In the coming months, Iota plans to pilot product passports for digital waste recycling and the cross-border management of intellectual property rights for artists’ creative work.
On Thursday, the Iota Foundation, which oversees developments in the namesake Internet-of-Things transactions blockchain (IOTA), announced that it had been selected as one of five contractors by the European Commission to develop blockchain and distributed ledger technology in the region. According to the announcement, phase 2A aims to advance European Blockchain Services Infrastructure, or EBSI, in five areas:
- It will investigate the feasibility of sharding as to exponentially scale the Iota network on EBSI.
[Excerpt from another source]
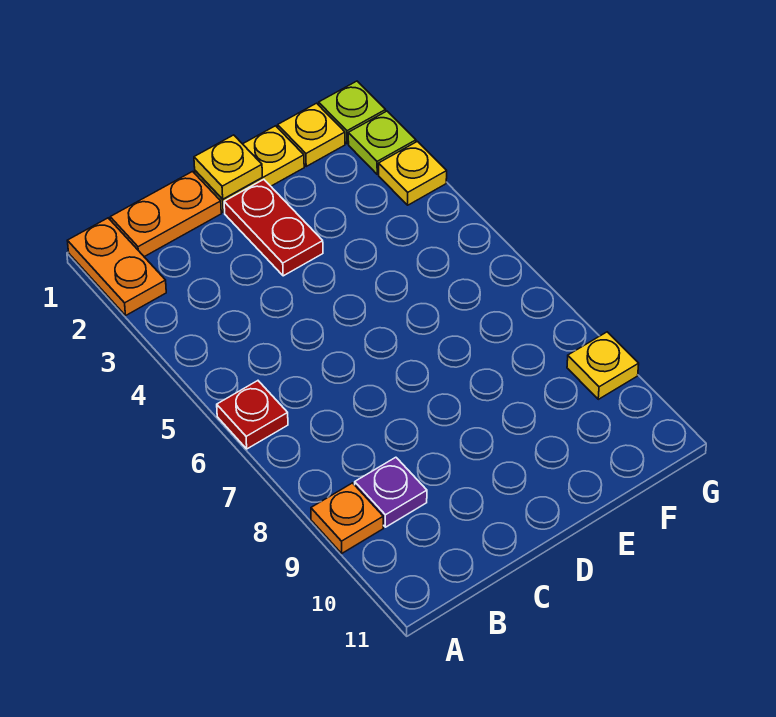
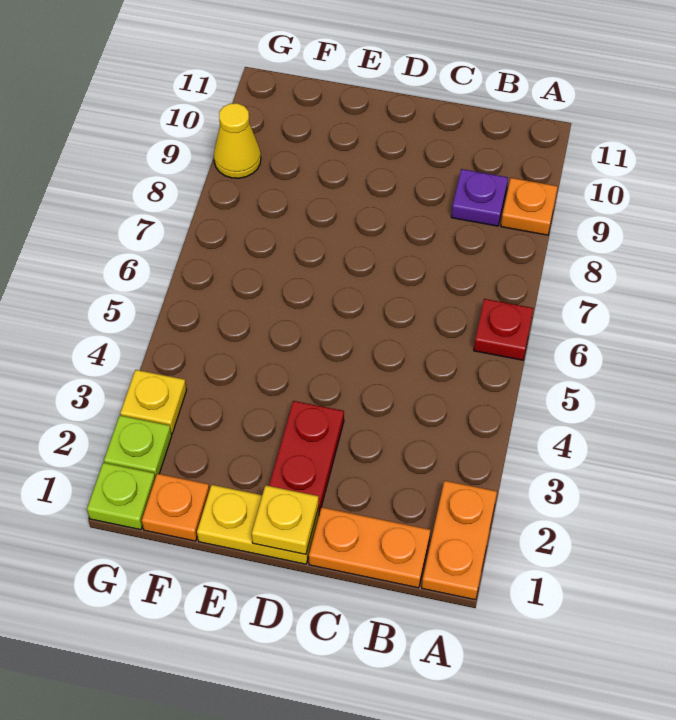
yellow 1x1 plate [278,103,345,166] -> orange 1x1 plate [142,474,209,541]
yellow 1x1 plate [567,332,639,399] -> yellow 1x1 cone [214,103,261,178]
- Develop an approval weight consensus mechanism that will be highly flexible and allow both permissionless and permissioned use cases.
- Ensure any Iota-based solution for cross-border transfers abides by EBSI governance structures and any regulatory requirements from EU member states.
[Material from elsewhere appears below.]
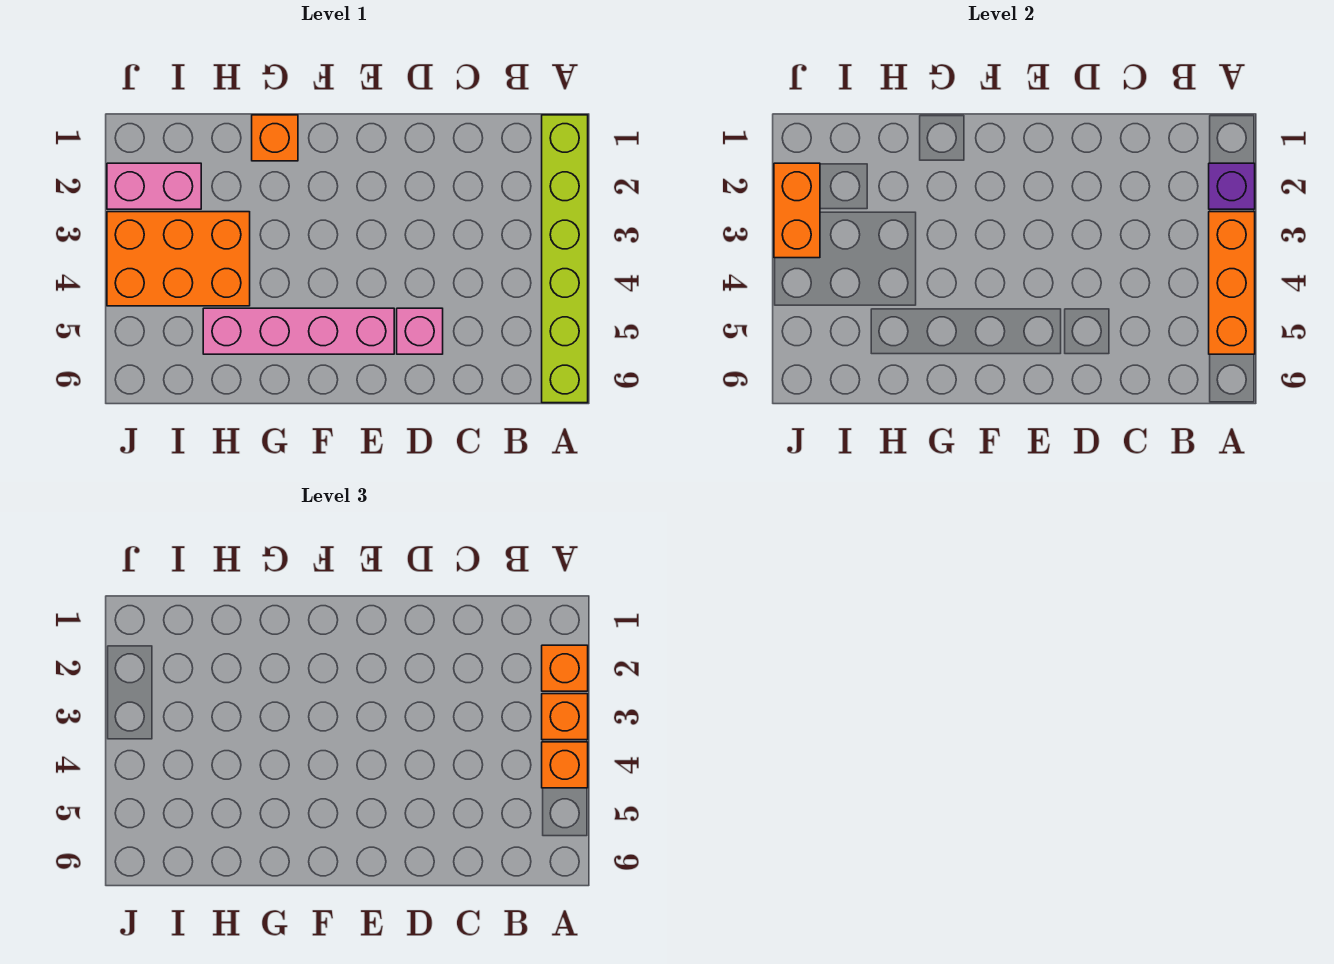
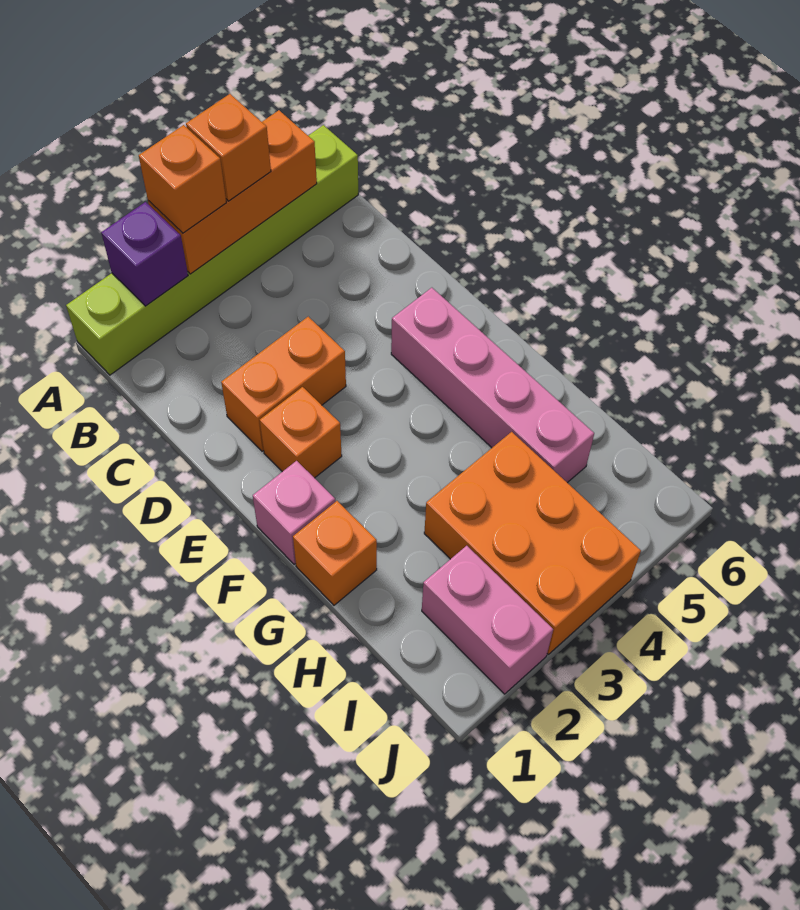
orange 1x1 brick [542,645,588,691] -> orange 1x1 brick moved to [260,387,342,478]
pink 1x1 brick [397,308,443,354] -> pink 1x1 brick moved to [253,461,335,564]
orange 1x2 brick [774,163,820,258] -> orange 1x2 brick moved to [221,317,346,451]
- Integrate its GDPR-compliant identity solution with the new framework for EU digital identity on EBSI.
- Prepare on and off-chain bridges to other protocols in and outside EBSI, including support for Ethereum Virtual Machine.
Based on the results of the phase 2A development over the next six months, a minimum of three out of five contractors will be chosen to advance to the next stage, where the European Commission will field-test the capabilities of the newly developed infrastructure and applications. Last September, Iota was one of seven enterprises chosen to support the early-stage innovation of the said European blockchain venture. With its signature decentralized acrylic graphs, the Iota blockchain is known for very little energy consumption and no gas fees. Previously, Assembly, a decentralized layer one smart contract network built within the Iota ecosystem, announced a $100 million capital raise from private investors while receiving praise from Dominik Schiener, Iota Foundation’s co-founder and chairman.